# What is required:
Within the entries below, find the lines that hold "distance" and report only how many there are.

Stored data
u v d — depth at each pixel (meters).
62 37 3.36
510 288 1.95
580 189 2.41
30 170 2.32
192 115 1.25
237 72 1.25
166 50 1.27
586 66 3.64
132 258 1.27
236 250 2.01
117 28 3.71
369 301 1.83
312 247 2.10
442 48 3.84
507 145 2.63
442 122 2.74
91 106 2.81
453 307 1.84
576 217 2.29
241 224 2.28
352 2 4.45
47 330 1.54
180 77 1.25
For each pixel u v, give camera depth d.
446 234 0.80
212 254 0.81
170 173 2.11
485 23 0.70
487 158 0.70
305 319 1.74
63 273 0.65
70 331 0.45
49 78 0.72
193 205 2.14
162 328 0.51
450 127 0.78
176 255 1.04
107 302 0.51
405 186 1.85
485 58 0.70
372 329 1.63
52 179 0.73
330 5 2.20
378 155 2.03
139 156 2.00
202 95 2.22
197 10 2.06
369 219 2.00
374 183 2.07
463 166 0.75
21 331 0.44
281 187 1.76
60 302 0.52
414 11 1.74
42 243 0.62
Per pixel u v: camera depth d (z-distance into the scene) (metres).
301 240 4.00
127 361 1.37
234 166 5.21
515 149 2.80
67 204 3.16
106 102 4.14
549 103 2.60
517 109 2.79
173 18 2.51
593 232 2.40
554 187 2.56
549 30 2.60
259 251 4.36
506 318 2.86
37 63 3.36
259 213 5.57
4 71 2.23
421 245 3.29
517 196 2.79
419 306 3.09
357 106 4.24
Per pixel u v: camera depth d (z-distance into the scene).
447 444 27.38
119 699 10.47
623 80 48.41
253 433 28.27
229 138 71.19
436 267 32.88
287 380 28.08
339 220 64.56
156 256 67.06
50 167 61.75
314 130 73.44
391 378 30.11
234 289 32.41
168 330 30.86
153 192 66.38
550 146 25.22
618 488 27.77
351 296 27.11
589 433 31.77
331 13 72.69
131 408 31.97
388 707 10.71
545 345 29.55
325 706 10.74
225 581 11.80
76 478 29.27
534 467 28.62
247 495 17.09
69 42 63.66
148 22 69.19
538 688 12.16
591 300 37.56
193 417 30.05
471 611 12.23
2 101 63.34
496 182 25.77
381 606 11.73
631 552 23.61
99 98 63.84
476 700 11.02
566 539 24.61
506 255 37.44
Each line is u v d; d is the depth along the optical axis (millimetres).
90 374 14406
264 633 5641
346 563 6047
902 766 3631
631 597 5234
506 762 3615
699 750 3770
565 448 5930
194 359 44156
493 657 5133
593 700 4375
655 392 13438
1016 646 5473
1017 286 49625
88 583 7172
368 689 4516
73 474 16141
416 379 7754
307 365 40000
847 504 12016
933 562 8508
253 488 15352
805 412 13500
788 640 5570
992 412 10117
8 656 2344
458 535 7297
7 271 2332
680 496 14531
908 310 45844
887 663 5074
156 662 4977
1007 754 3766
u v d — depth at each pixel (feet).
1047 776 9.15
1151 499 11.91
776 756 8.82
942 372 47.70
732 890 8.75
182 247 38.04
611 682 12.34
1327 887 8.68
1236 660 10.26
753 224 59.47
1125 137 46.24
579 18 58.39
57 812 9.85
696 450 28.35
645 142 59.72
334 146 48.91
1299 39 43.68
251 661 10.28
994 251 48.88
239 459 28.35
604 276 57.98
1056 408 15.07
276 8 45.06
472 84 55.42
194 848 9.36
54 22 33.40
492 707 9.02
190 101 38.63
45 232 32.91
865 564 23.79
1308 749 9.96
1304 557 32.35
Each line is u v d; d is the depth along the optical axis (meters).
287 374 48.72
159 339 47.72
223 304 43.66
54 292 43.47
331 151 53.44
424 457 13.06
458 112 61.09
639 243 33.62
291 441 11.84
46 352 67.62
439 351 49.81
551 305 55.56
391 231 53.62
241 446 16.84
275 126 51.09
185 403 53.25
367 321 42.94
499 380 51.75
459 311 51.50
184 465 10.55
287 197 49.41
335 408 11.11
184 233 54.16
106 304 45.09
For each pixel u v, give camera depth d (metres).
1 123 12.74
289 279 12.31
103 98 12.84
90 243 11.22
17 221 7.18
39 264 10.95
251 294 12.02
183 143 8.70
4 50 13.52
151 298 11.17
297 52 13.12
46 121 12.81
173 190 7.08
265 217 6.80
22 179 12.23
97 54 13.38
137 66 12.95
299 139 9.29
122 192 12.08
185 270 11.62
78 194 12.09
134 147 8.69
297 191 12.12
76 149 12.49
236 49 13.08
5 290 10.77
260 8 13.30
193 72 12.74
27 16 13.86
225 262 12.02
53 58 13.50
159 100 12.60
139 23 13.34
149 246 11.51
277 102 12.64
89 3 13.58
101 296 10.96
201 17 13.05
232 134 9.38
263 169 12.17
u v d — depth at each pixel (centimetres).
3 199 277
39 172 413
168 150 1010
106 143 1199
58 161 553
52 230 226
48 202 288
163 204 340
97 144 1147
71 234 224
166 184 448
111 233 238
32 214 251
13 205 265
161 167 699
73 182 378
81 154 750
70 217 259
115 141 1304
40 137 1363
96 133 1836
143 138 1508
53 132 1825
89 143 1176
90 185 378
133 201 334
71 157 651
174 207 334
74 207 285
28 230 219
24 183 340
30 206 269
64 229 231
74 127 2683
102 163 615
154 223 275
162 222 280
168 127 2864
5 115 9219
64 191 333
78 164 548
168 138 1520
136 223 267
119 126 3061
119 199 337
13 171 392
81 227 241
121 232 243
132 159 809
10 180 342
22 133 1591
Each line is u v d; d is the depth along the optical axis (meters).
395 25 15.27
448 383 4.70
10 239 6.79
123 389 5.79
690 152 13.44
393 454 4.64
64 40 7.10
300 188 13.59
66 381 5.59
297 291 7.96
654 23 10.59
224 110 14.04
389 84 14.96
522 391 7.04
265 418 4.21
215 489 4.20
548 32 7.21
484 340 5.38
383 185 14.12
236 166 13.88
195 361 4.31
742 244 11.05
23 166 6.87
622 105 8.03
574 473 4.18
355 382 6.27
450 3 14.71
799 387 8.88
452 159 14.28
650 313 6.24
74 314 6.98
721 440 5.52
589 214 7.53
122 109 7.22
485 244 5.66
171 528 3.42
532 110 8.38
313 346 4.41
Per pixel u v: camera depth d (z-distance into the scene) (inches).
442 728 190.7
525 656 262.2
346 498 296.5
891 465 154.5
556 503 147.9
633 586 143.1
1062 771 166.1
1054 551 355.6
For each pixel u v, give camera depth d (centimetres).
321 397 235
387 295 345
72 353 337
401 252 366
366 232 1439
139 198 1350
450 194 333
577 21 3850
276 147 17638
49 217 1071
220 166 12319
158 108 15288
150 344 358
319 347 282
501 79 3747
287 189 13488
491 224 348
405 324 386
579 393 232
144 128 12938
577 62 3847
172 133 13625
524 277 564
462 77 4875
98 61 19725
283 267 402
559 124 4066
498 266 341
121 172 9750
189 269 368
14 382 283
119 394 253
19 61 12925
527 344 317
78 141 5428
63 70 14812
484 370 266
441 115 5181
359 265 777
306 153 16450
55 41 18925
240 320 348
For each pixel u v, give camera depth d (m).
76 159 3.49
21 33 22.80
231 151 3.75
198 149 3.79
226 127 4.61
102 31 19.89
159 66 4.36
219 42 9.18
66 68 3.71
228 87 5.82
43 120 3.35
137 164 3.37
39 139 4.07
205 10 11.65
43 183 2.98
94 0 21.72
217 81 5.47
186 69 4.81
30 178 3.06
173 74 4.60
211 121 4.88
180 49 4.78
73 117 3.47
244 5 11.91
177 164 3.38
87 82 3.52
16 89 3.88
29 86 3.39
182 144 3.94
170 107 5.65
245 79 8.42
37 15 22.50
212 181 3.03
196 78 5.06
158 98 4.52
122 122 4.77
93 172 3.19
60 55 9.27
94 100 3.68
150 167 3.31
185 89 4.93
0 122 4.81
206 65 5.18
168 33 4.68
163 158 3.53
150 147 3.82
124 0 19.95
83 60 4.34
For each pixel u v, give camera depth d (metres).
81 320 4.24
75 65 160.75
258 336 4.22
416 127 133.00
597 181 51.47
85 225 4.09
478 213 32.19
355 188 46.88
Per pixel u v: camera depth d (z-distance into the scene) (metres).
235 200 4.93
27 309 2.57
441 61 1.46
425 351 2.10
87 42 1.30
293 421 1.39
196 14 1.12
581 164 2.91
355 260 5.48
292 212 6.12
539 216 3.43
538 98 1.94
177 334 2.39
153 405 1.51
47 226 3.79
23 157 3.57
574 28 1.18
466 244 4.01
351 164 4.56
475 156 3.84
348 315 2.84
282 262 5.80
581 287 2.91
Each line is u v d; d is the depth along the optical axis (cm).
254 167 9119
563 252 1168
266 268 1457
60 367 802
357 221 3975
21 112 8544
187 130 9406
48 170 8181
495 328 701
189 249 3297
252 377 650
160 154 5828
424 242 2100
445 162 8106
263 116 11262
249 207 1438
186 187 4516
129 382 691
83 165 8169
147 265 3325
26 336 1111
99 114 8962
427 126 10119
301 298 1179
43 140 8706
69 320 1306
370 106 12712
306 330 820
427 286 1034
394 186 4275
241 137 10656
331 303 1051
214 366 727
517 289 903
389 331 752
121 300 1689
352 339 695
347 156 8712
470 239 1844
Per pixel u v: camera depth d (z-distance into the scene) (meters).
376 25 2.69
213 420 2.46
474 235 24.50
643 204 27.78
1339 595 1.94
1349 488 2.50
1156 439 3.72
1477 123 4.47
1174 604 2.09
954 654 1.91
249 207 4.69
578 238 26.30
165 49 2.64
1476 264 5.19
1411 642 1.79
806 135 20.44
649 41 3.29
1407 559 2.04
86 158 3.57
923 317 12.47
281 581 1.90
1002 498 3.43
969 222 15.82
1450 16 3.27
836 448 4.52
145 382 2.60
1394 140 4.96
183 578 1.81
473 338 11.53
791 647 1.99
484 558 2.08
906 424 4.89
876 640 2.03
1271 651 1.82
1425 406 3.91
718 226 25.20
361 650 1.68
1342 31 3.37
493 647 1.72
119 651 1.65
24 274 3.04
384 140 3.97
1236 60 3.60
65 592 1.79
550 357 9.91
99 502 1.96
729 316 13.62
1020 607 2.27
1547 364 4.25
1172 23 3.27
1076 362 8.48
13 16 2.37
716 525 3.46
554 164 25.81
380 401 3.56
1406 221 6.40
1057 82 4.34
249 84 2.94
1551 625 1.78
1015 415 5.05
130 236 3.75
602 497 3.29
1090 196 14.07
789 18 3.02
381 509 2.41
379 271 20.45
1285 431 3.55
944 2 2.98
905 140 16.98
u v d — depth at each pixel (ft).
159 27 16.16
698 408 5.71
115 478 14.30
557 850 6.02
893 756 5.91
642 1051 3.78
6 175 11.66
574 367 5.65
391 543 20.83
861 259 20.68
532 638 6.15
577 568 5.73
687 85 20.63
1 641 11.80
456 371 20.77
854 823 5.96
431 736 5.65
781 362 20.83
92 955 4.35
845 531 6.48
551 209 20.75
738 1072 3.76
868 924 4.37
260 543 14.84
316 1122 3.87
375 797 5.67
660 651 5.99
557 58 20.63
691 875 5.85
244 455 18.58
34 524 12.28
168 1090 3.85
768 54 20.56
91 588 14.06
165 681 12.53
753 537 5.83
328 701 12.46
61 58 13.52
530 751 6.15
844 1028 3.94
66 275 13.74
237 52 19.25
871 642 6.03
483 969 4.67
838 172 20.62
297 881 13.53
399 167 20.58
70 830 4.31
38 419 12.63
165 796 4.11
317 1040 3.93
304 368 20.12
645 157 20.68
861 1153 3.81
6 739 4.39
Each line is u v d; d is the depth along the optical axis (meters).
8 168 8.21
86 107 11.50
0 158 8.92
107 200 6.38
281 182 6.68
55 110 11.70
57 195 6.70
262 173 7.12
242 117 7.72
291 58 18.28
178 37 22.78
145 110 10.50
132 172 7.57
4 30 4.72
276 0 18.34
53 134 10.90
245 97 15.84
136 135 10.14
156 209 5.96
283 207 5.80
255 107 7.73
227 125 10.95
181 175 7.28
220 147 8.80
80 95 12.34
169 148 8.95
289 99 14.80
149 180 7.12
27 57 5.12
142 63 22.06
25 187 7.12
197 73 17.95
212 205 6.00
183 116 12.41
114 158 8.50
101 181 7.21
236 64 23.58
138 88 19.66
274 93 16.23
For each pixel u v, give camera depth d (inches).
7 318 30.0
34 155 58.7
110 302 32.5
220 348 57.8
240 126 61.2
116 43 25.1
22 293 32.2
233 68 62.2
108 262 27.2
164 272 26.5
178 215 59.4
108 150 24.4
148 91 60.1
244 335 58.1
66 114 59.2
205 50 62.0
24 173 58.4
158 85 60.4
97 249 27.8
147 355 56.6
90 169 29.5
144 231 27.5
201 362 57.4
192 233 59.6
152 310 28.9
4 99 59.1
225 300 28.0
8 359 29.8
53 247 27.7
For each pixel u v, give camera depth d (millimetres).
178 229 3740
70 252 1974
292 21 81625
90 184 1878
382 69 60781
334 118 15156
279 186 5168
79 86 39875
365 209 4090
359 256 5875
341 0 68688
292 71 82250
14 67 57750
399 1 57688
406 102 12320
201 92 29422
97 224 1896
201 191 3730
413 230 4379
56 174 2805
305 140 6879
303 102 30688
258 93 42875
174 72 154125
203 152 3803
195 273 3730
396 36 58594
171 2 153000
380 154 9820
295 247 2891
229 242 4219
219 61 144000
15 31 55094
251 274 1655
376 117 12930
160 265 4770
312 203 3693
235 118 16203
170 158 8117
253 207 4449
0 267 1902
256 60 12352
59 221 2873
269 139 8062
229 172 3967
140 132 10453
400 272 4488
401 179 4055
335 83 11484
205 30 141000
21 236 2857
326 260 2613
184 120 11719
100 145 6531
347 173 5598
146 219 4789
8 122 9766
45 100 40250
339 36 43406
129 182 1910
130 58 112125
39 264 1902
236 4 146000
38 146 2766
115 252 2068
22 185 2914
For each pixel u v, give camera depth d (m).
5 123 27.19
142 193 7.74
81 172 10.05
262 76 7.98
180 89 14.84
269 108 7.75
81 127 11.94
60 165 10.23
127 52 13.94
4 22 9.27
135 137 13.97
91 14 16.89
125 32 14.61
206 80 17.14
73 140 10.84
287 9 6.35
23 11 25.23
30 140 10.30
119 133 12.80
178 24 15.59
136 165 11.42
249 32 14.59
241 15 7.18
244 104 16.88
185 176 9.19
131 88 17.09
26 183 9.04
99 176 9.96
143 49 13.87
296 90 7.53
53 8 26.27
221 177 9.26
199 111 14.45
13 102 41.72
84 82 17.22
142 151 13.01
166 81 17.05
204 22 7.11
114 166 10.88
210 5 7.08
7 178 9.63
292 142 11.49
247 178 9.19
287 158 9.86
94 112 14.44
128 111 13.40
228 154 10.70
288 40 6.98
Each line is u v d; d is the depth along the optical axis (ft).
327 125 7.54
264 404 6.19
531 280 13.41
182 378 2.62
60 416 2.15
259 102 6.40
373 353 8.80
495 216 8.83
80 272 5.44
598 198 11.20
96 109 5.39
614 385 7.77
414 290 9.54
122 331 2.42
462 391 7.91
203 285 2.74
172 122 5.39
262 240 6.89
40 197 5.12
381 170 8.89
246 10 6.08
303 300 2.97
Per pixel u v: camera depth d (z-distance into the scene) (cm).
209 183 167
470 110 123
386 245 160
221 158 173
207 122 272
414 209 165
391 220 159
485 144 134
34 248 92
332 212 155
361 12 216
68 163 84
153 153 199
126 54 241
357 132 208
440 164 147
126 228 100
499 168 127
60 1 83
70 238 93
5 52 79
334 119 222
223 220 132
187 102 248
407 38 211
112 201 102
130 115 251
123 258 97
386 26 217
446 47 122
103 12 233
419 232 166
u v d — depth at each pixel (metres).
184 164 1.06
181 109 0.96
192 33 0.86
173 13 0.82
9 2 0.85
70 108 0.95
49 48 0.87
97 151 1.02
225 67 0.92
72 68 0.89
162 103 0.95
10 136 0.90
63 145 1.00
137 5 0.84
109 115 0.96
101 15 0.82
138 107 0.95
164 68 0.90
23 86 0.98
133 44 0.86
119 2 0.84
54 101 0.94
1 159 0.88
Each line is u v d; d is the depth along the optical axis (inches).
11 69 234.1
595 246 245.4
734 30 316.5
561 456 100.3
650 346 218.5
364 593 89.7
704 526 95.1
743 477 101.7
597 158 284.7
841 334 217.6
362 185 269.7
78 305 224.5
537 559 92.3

# Response box:
6